Creating additional summer practice days also increases the risk of dehydration and other heat-related illnesses. Recent headlines telling of McMinnville (Ore.) High School athletes who developed rhabdomyolysis after exercising in extreme heat underscore the concern held by many people that players may be trading one risk factor for another.
While the WIAA's Anderson understands these concerns, he cites the association's 1998 implementation of hydration tests for prep wrestlers, which involved kids submitting urine samples. Detractors felt the testing process would alienate kids and hurt wrestling's numbers. "The fact of the matter is that it didn't happen. Kids that came out stayed out, and we had lower attrition rates," Anderson says. He also downplays the potential for heat-related issues by pointing out that heat stress is "100 percent preventable" and that an extra five days shouldn't necessarily pose a serious risk.
Extending the season wouldn't have worked because championship games are played at the University of Wisconsin's Camp Randall stadium. The unpredictable weather in the Upper Midwest means players could be exposed to frigid cold and snow in the outdoor venue. Minnesota is able to keep a later start date because championship games are played indoors over Thanksgiving weekend at the Minnesota Vikings' Metrodome. But with the Vikings in negotiation for a new stadium, that schedule could be in jeopardy and Minnesota could be in the same predicament as Wisconsin, says Kevin Merkle, associate director of the Minnesota State High School League.
The schedule many Wisconsin coaches seem to support is an "eight-plus-one": eight regular season games, with teams not making the playoffs having the option to play an additional game. They argue this would represent a happy medium between simply eliminating a game and starting the season earlier. Minnesota has an eight-game regular season with the ninth game as the first round of playoffs. Minnesota's model differs in that it has almost every team qualifying for the first round of playoffs. "In our case, we probably have 10 to 12 schools a year that don't make the playoffs," says Merkle.
However, Minnesota's schedule also has some drawbacks.

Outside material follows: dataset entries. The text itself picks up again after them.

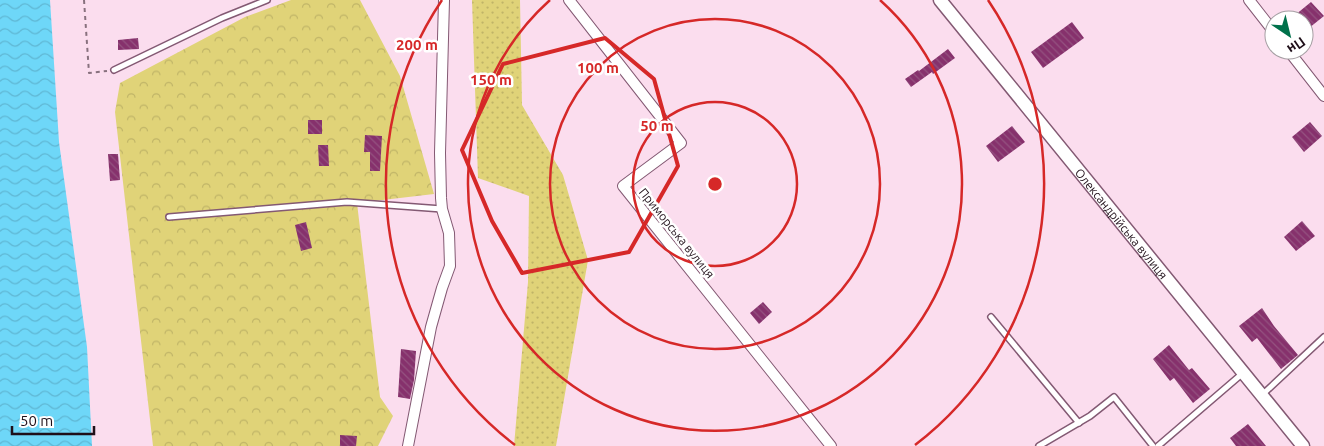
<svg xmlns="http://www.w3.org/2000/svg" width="1324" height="446" viewBox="0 0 1324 446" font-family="Ubuntu,sans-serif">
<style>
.grass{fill:url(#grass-dots)}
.forest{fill:url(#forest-crowns)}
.water{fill:url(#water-waves)}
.building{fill:url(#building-back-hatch)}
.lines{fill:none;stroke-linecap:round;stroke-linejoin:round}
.service-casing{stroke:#835973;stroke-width:8}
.minor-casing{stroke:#835973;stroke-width:12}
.tertiary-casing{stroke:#835973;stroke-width:15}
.path{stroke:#88717e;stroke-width:2;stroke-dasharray:4 4;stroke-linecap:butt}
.service{stroke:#fff;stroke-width:5}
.minor{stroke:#fff;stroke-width:10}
.tertiary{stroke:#fff;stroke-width:12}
.marked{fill:none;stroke:#d62828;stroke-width:4;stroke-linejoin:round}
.ring{fill:none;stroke:#d62828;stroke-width:2.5}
.labels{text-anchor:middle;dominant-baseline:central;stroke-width:5;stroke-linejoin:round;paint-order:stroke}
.street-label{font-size:12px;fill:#1f0f19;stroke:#fff}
.centre{fill:#d62828;stroke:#fff;stroke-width:2.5}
.ring-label{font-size:15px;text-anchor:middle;font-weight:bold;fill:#d62828;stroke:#fff;stroke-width:5;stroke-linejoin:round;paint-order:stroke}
</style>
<defs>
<pattern id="grass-dots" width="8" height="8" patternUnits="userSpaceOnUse" patternTransform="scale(1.25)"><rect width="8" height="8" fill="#e0d378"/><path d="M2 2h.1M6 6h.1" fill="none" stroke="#c0b467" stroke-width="1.8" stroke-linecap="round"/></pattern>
<pattern id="forest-crowns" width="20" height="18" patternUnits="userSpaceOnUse" patternTransform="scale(1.25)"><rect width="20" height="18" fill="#e0d378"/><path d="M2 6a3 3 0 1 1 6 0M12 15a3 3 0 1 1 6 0" fill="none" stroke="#c0b467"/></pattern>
<pattern id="water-waves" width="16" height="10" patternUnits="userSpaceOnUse" patternTransform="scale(1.25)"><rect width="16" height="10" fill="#6ed7f8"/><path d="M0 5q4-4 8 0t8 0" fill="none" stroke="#5fb7d4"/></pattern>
<pattern id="building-back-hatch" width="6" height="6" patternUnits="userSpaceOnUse" patternTransform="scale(1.25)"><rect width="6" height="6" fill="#86316c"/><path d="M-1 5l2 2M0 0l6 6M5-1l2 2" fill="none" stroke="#945280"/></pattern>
</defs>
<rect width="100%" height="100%" fill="#fbddee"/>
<path class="grass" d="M472,0H520L522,105L563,175L588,260L556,446H514L528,282L529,196L478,178Z"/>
<path class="forest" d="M291,0H360L400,76L434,194L357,203L380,397L393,416L378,446H153L115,112L120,83L245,17Z"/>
<path class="water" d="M0,0H50L59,142L87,347L92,446H0Z"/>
<g class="building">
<path d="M1311,2L1324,16L1304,32V20H1289Z"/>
<path d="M1072,22L1084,38L1043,68L1031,52Z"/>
<path d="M138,38L139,49L118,50V40Z"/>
<path d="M948,49L955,58L933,74L932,72L911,87L905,79L918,70L919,71Z"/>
<rect x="308" y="120" width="14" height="14"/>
<path d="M1310,122L1322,136L1304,152L1292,137Z"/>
<path d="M1012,126L1025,142L998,162L986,146Z"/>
<path d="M365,135L382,136L380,171H370V152H364Z"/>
<path d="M318,145H328L329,166H319Z"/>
<path d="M108,154H118L120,180L110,181Z"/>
<path d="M1302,221L1315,236L1296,251L1284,237Z"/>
<path d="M306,222L312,248L301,251L295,225Z"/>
<path d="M763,302L772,312L759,324L750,313Z"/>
<path d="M1262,308L1274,326L1298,355L1281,369L1257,338L1252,342L1239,326Z"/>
<path d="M1169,345L1189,370L1192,368L1210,389L1193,403L1174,378L1170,381L1153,359Z"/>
<path d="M401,349L416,351L414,380L410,399L398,397Z"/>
<path d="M1248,424L1266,446H1236L1230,438Z"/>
<path d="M340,435L357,436L356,446H340Z"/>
</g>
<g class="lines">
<g class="service-casing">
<g id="service">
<path d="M114,70L222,18L267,0"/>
<path d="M169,217L347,202L442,209"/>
<path d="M991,317L1079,423"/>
<path d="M1262,395L1324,337"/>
<path d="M1039,446L1090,416L1114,397L1153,446"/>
<path d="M1158,446L1243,373"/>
</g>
</g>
<g class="minor-casing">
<g id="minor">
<path d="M569,0L681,143L623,186L831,446"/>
<path d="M1249,0L1274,32"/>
<path d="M1288,50L1324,96"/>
<path d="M408,446L431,327L442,288L450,266L449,233L442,209L441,198L440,153L444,0"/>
</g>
</g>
<g class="tertiary-casing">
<g id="tertiary">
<path id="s1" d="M940,0L1303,446"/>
</g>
</g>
<path class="path" d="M84,0L89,73L107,71"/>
<use href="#service" class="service"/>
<use href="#minor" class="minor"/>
<use href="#tertiary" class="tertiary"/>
</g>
<path class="marked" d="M605,38L654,79L678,166L629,252L522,273L492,221L462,150L503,64Z"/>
<g class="ring">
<circle cx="715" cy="184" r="82"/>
<circle cx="715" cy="184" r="165"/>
<path d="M880 0A247 247 0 1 1 550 0"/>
<path d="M515 445A329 329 0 0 1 442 0M988 0A329 329 0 0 1 915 445"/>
</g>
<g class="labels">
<g class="street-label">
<text stroke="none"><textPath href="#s1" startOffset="288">Олександрійська вулиця</textPath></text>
<text transform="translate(677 233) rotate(51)">Приморська вулиця</text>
</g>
</g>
<circle cx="715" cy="184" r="8" class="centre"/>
<g class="ring-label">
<text x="417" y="50">200 m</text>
<text x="598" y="73">100 m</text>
<text x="491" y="85">150 m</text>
<text x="657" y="131">50 m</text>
</g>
<g transform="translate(1289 35) rotate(145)"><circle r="24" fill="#ffffff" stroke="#a59fa3"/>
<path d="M0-4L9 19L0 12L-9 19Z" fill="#00714b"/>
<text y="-8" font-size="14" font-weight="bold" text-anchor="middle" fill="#1f0f19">Пн</text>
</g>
<path d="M12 426v8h82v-8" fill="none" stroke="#1f0f19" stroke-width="2.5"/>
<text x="20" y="426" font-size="15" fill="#1f0f19" stroke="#ffffff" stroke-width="4" paint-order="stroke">50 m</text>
</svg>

The teams advancing have the potential to play three games in 10 days, although the state's Sports Medicine Advisory Committee hasn't found that to be a concern - at least not yet. The biggest problem Minnesota has with its current model is that top-ranked teams end up playing the lowest seeds. "We really end up with some one-sided games," Merkle explains, "and that's when people get concerned with injuries."
Anderson shares that concern regarding the eight-plus-one model. He says many WIAA members question whether an 0-8 team will want to travel two or three hours to play another 0-8 team in a meaningless ninth game. "If you're 0-8, and you're a school administrator looking at the budget, and now you have to find another grand for travel and buses, you're going to tell me to go jump in a lake," he says, adding that under the current system, teams already have the option to play a 10th game, but rarely are there more than six teams per year that do.
Even though the WIAA made its ruling, the debate seems far from over. Both sides agree that the differing opinions are philosophical and not adversarial. Says Anderson, "I think all involved are working toward the best outcomes for football, the student-athletes and this membership as a whole."